Qué debe hacer:
**a.** Responda a estas preguntas sobre el fragmento dedicado a Antonio Muñoz Molina:
(i) Según la lección 12, ¿dónde están los únicos estimulantes necesarios para escribir?
(ii) ¿Qué argumenta siempre eme acerca de las novelas de Muñoz Molina?
(iii) ¿Cuál fue la primera obra de este autor que leyó quien escribe?
**b.** Extraiga del fragmento dedicado a Antonio Muñoz Molina todo el pasaje que va desde "18 He aprendido" hasta "que algunos elogios.", sin alterar una sola palabra.

Fragmento seleccionado:
===============

5 He aprendido a desconfiar del estilo, que cuando no es sino el sonido singular de la propia voz puede convertirse en una colección de muletillas, automatismos y parodias de lo que uno mismo ya ha escrito.
12 He aprendido que los únicos estimulantes que necesito para escribir están dentro de mí mismo, en la orgía electroquímica de los neurotransmisores que combinan súbitamente imágenes del recuerdo o de la fantasía en un sueño lúcido. Por comparación con esa efervescencia el efecto de cualquier droga, de la nicotina o del alcohol es una bagatela, un gasto inútil de energía física y mental.
18 He aprendido a convivir con la inseguridad y con el desaliento, con la incertidumbre irremediable sobre el valor de lo que he hecho, con la vulnerabilidad ante los juicios negativos y la sospecha de que puedan ser menos infundados que algunos elogios.
Y así, hasta veinte pequeñas lecciones aprendidas en otros tantos años de oficio. A eme no le agradan demasiado las novelas de Muñoz Molina, y siempre argumenta que son largas, que se le hacen pesadas de leer. Yo, afortunadamente, hago de esa debilidad un punto fuerte. Y no niego que, desde fuera, la primera impresión tiene más que ver con la densidad y longitud de sus frases, que con la profundidad de las historias y personajes.
Desde que cayó en mis manos El jinete polaco, la primera que leí de él, mi fascinación por este autor ha ido subiendo de forma exponencial. Después de aquel libro, que me enseñó el clima asfixiante y opresor de un pueblo andaluz durante los años sesenta, siguieron los demás, como siempre que me veo deslumbrado por algún autor.
Hace poco descubrí con agrado que, además de los artículos en periódicos, Antonio Muñoz Molina también escribe en su página web, a diario y me ha reconciliado con el viejo oficio de articulista.

===============

Datos de origen:
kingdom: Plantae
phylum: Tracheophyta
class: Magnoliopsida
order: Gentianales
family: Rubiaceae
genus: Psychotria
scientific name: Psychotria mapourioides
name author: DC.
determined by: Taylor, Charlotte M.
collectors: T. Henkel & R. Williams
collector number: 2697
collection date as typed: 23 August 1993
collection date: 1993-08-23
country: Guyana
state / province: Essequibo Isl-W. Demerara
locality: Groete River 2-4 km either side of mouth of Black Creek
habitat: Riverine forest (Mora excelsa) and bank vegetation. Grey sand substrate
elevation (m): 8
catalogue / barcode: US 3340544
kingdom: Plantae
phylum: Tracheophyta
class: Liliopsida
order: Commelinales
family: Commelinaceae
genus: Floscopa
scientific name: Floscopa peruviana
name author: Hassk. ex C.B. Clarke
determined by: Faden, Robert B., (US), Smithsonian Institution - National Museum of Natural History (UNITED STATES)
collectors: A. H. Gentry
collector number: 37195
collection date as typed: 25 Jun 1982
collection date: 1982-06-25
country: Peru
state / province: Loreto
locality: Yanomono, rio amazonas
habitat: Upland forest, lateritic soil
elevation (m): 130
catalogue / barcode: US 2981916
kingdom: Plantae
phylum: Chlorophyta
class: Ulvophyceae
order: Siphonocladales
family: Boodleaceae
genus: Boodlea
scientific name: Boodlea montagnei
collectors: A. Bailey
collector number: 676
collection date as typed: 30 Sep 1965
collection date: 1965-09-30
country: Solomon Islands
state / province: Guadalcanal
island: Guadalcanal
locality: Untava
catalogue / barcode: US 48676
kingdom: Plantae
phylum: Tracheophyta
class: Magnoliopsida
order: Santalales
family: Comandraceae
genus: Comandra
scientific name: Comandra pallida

===============

Respuestas por número:
**a.**
(i) Dentro de uno mismo, en la orgía electroquímica de los neurotransmisores.
(ii) Que son largas y que se le hacen pesadas de leer.
(iii) El jinete polaco.

**b.**
18 He aprendido a convivir con la inseguridad y con el desaliento, con la incertidumbre irremediable sobre el valor de lo que he hecho, con la vulnerabilidad ante los juicios negativos y la sospecha de que puedan ser menos infundados que algunos elogios.